● **Stored data**
____
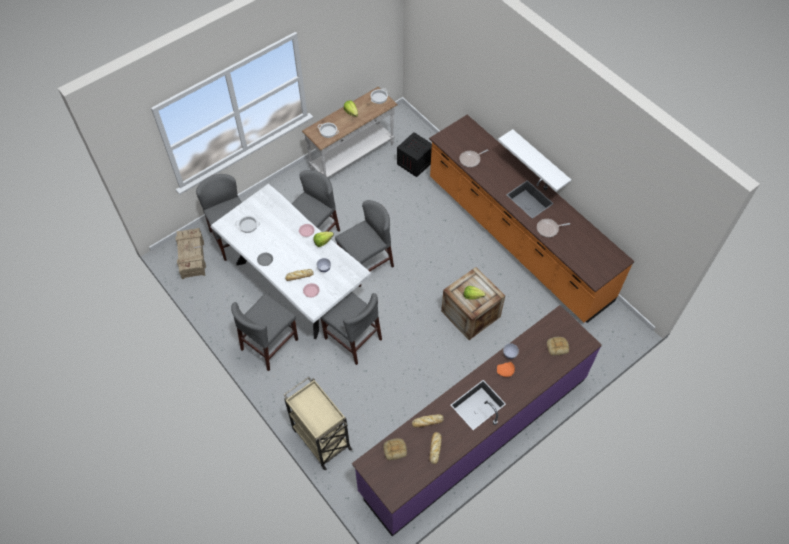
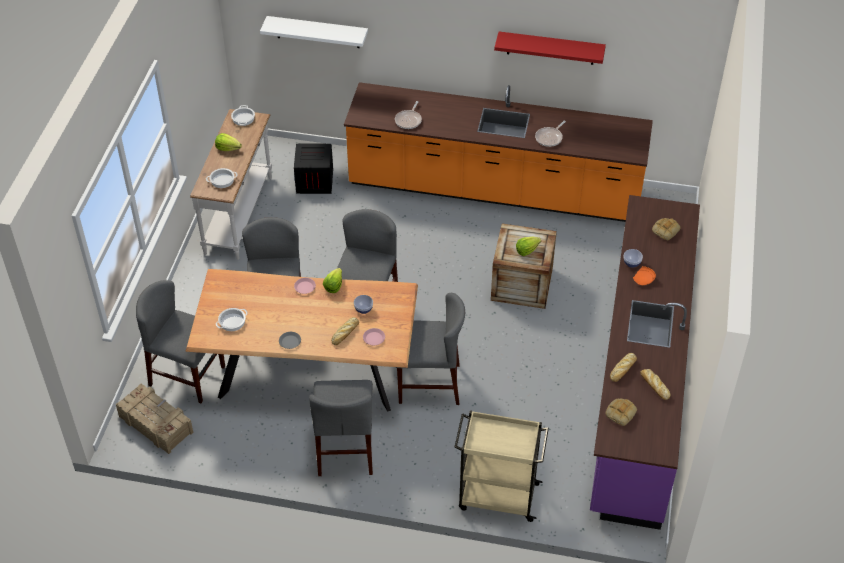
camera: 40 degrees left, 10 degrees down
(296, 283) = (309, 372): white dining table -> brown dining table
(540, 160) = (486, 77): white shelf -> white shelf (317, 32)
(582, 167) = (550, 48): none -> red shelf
____
Each line that contains the string "white" should be copied from the data above.

(296, 283) = (309, 372): white dining table -> brown dining table
(540, 160) = (486, 77): white shelf -> white shelf (317, 32)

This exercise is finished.